09/09/2018 15:28 EDT | Updated 09/09/2018 15:28 EDT

Michael Moore Says He Wants To Debate Steve Bannon

The filmmaker says it's "too late" to talk about whether or not Bannon should be given a platform.

Mark Blinch / Reuters
Michael Moore arrives for the world premiere of 'Fahrenheit 11/9' at TIFF on September 6, 2018.

TORONTO — Documentarian Michael Moore says he would eagerly take part in a debate against Steve Bannon, a former strategist for U.S. President Donald Trump, despite controversy over the polarizing pundit's participation in a Toronto forum this fall.

Last week, it was announced that Bannon would defend the merits of political populism at the Munk Debates in November, shortly after he was disinvited from next month's New Yorker festival in response to backlash from readers and celebrities who threatened to drop out of the event.

In Toronto, Bannon will go up against author and editor David Frum at the event on Nov. 2.

The news fuelled a heated debate over whether the ex-chairman of far-right publication Breitbart News should be granted a platform to share his views.

Pascal Rossignol / Reuters
Former White House Chief strategist Steve Bannon attends the convention for far-right French political party National Front in Lille, France, on March 10, 2018.

But Moore, who premiered his new documentary "Fahrenheit 11/9" at the Toronto International Film Festival on Thursday, said it's too late for that.

Bannon already has a place in the public discourse, he said, and it's better to engage him than to let his rhetoric go unchallenged.

"You want to hear him speak," Moore told The Canadian Press in an interview. "You always want to hear the devil speak.
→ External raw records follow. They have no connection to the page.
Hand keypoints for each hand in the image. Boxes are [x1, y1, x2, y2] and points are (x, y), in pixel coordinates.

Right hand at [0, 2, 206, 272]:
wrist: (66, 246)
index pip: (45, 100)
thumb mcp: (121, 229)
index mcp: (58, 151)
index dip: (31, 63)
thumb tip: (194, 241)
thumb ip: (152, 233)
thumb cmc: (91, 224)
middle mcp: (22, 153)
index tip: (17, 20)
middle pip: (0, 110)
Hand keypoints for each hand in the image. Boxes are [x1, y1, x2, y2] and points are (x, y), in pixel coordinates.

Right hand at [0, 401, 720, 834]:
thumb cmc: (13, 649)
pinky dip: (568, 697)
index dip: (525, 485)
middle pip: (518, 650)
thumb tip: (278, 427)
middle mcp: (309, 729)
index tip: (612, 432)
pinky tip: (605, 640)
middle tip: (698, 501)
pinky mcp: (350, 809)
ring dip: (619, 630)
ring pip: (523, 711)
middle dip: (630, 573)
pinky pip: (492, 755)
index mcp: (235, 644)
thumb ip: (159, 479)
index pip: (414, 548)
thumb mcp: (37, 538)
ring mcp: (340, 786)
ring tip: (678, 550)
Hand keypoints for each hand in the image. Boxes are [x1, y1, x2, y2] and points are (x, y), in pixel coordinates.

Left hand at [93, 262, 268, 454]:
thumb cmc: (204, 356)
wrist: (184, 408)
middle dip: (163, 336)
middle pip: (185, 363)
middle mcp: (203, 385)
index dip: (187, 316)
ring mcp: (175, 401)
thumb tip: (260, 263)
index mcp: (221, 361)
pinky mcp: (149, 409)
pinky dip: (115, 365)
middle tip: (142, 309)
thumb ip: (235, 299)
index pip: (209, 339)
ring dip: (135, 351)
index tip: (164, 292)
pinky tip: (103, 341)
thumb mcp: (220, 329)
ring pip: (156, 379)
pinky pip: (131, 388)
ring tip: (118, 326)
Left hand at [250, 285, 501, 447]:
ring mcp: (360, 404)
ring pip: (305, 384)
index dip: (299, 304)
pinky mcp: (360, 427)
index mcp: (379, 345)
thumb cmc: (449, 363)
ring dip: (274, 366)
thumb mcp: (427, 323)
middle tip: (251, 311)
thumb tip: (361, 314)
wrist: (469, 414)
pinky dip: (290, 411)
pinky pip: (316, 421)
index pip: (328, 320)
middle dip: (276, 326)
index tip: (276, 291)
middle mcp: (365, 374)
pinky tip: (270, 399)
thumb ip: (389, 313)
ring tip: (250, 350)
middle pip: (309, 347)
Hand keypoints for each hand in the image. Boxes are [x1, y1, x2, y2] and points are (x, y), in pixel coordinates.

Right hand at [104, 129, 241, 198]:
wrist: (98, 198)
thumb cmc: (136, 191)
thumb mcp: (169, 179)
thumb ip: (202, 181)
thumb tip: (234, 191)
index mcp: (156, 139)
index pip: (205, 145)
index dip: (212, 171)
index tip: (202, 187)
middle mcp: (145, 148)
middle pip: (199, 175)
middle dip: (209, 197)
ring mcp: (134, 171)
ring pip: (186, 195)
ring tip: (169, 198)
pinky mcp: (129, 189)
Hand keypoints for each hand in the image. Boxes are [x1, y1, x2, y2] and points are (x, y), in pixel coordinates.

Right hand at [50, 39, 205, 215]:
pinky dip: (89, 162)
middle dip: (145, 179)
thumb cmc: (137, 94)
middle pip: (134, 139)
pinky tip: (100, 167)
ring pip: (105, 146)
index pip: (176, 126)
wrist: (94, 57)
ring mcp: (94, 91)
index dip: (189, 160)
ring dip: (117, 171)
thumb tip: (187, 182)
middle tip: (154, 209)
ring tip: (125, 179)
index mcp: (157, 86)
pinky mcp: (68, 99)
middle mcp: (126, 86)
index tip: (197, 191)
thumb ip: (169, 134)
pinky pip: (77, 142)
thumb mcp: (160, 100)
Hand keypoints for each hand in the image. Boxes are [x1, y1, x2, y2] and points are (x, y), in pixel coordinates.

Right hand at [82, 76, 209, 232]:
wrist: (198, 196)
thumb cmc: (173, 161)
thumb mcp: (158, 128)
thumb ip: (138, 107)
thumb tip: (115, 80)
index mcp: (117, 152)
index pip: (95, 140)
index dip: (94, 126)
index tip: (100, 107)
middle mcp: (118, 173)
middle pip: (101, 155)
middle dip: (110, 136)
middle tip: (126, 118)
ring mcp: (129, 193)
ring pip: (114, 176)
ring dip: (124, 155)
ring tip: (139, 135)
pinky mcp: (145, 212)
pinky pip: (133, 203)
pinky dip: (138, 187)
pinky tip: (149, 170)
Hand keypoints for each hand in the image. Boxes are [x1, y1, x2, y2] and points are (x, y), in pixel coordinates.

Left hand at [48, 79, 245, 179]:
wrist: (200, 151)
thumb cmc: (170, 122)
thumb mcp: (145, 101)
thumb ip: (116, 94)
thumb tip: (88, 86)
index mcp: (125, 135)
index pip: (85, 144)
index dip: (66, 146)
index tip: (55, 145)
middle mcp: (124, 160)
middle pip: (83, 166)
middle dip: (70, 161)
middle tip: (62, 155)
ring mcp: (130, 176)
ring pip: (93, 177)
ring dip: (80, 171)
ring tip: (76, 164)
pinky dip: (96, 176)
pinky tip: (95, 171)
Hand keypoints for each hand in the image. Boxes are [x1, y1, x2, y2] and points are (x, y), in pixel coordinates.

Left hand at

You always want the devil to tell you his plans."

Moore said he would jump at the chance to square off with Bannon over their clashing brands of populist politics, but played coy about who he believed would prevail in a hypothetical debate.

Arthur Mola / Invision via The Associated Press
Michael Moore speaks with journalists as he attends the premiere of "Fahrenheit 11/9" at TIFF on Thursday, Sept. 6, 2018.
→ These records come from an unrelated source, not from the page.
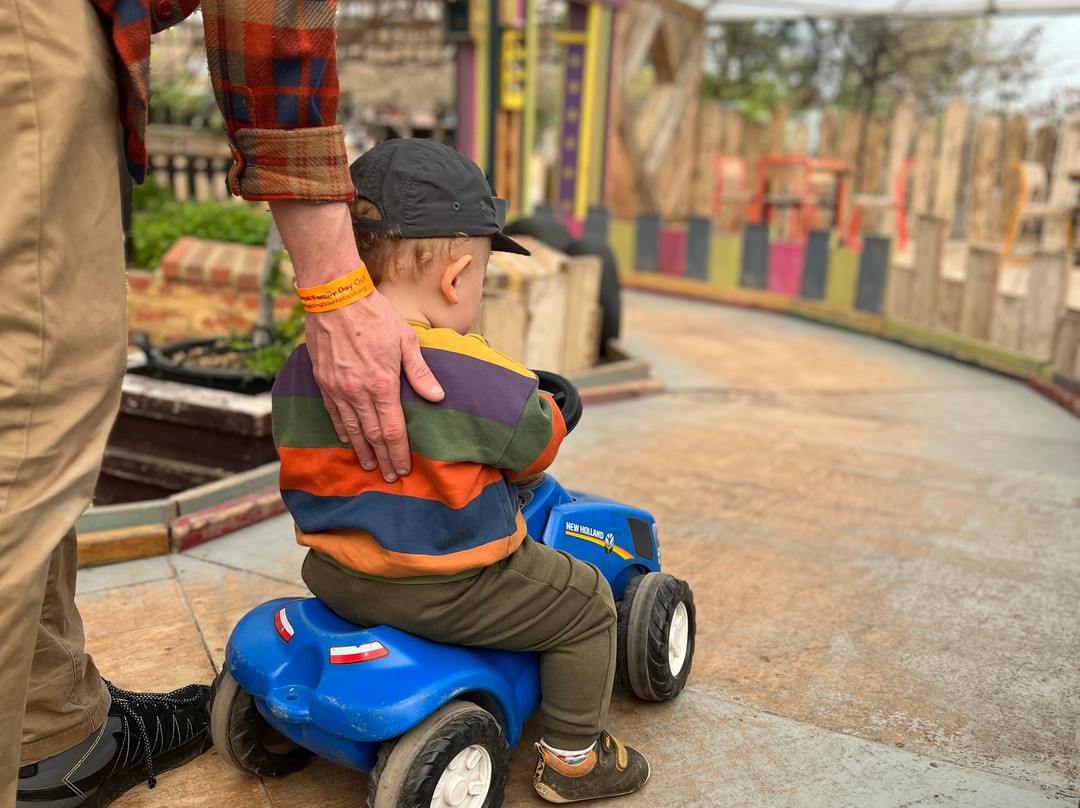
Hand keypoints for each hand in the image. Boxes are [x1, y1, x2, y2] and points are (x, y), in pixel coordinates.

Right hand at [267, 199, 444, 480]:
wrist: (335, 298)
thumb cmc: (375, 316)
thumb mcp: (406, 340)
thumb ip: (420, 373)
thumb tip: (437, 397)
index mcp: (382, 384)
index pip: (392, 430)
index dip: (398, 452)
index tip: (403, 468)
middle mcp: (358, 392)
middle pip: (372, 435)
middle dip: (382, 458)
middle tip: (388, 477)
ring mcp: (338, 388)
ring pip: (351, 429)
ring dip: (361, 449)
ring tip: (369, 464)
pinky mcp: (323, 381)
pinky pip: (333, 413)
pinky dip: (342, 430)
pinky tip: (347, 439)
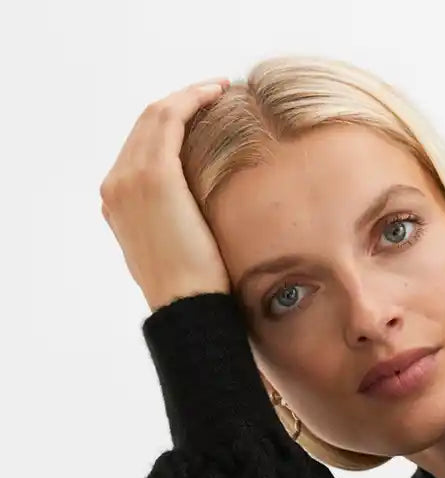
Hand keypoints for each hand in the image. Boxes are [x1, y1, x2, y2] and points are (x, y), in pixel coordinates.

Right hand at [99, 78, 233, 311]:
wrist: (186, 308)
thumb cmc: (190, 292)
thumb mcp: (170, 254)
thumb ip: (166, 227)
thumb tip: (189, 219)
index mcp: (114, 203)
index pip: (137, 147)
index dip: (167, 125)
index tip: (198, 115)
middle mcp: (115, 184)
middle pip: (143, 126)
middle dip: (177, 103)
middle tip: (212, 93)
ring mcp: (129, 178)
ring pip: (155, 116)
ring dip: (186, 96)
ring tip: (218, 89)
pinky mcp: (154, 175)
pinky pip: (170, 119)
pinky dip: (191, 99)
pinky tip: (215, 93)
"I know how it would go," he said. "I can't say right now. You'll find out."

Documentarian Errol Morris made a similar case in defending his decision to profile Bannon in "American Dharma," which is set to be screened at TIFF on Sunday.

"To interview Bannon is not to endorse him OR his ideas," he tweeted Thursday. "(Is this so difficult to understand?)."

A representative for the documentary quashed speculation that Bannon would attend Sunday's screening after he was reportedly spotted in Venice during the film's world premiere, which he did not attend.